Wednesday, March 25, 2009


I first heard about “water rights” while watching the documentary “The Future of Food” a few years ago. It was hard for me to believe that anyone could “own” rain, or that it could be illegal for you to collect the water that falls from the sky and store it for later use.

Part of me thought that it must just be a story taken out of context. Conspiracy theories, paranoia, and all that. In my heart, though, I somehow knew it was too crazy not to be true.

Several months ago the subject came up again on a more (trusted?) mainstream media outlet; a local TV station in Utah. I made a quick mention of it in a post several months ago.

Still seems crazy though, right? I mean, how can the rainwater that falls on my yard belong to someone else? It's RAIN.

If this is the first time you have ever heard of such a crazy thing, I can understand if you don’t take my word for it. I can also understand if you don’t have faith in a little known movie documentary. And let’s face it, local TV news stations have been know to just plain goof up.

Perhaps an article in the Wall Street Journal would have a little more credibility. After all, I'm not sure how much more "mainstream" you can get than the WSJ. Here are some selected excerpts from Out West, Catching Raindrops Can Make You an Outlaw:

It is, in fact, illegal in Colorado to collect rainwater. State law is vague about the penalties, except to say that violators can be taken to court and ordered to pay damages.

Vast quantities of river water are made available, free of charge, to a variety of public and private interests, including oil companies, ski resorts, fire districts and breweries. The international food conglomerate Nestlé has applied for a permit to draw water from a Colorado aquifer and sell it in plastic bottles under its Arrowhead brand.

Those appropriations are made under a seniority system based on first-come first-serve claims staked out as far back as the 1850s. Colorado law explicitly states that every drop of moisture suspended in the atmosphere must be divvied up according to those claims.

Setting a barrel on the lawn to recycle rain "sounds nice and efficient, but in my opinion, under Colorado law, that is theft," says Glenn Porzak, a lawyer who specializes in water-rights claims. "That rainwater is spoken for."

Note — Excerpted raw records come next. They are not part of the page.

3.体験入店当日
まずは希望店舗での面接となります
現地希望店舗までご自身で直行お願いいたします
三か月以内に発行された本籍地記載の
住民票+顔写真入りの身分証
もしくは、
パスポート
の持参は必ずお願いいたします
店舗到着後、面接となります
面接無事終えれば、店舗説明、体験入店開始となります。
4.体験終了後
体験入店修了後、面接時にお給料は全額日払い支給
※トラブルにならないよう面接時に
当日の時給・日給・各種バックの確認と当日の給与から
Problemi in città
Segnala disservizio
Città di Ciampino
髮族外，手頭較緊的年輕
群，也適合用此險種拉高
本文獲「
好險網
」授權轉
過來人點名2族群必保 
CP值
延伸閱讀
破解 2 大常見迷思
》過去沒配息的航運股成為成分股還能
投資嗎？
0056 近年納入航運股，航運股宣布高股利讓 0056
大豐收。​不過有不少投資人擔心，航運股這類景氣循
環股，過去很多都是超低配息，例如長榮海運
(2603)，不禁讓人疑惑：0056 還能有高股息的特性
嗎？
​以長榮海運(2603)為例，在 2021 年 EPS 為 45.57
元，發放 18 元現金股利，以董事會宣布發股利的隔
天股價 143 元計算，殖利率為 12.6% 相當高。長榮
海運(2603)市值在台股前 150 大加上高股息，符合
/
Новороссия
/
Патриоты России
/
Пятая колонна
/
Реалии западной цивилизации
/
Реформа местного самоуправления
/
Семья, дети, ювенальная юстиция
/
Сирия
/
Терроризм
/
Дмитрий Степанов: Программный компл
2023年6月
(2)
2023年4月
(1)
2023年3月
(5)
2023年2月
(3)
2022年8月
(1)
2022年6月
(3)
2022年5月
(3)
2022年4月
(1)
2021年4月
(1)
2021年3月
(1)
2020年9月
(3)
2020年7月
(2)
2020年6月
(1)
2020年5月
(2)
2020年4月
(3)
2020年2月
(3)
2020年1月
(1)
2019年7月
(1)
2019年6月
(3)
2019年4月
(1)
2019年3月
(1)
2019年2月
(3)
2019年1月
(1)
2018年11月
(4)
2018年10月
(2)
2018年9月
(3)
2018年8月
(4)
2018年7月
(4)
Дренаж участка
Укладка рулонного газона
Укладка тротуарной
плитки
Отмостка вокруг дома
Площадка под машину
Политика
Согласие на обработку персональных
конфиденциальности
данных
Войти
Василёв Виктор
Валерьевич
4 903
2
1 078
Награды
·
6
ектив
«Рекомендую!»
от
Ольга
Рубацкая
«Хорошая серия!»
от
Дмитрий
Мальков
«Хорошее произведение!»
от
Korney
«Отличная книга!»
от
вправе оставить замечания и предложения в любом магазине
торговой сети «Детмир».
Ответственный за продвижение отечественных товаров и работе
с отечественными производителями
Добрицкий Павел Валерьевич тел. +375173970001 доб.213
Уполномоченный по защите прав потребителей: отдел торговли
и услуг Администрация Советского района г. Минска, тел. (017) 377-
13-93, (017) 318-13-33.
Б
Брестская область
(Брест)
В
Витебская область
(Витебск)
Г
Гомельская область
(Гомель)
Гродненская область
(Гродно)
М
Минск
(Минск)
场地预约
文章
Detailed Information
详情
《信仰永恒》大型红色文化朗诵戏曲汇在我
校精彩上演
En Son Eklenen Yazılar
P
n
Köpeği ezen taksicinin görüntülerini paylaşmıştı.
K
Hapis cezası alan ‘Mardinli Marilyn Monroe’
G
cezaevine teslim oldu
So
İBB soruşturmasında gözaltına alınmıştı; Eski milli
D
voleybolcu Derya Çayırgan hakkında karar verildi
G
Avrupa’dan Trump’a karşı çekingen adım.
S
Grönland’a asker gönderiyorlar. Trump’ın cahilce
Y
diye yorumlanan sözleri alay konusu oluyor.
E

I'm sure it is. I just don't remember ever being given the option to make my claim. Do you?


MamaHen said...

That is just scary!

I don't know if you have seen this yet, but I'm sure you are aware of the NAIS - the system whereby the government wants to tag ALL animals, require autopsies if an animal dies, and all sorts of Orwellian requirements (all at the owner's expense of course) - well now they are moving on to the deadly and dangerous VEGETABLES!!!! I kid you not. Don't give your neighbors your garden's overabundance...

Monsanto probably has a hand in this one.

Blaine Staat said...

(I have only ever rejected one comment since this blog has been active. A comment today contained a word some folks might find offensive; rather than reject it outright, I decided to copy & paste it below with a slight modification to the single word I didn't feel comfortable with posting. My apologies to the commenter. - Blaine)

Are you $%^&*# kidding me!

You do realize that now, because of you, I am going to start collecting rainwater. Just to stick it to the man.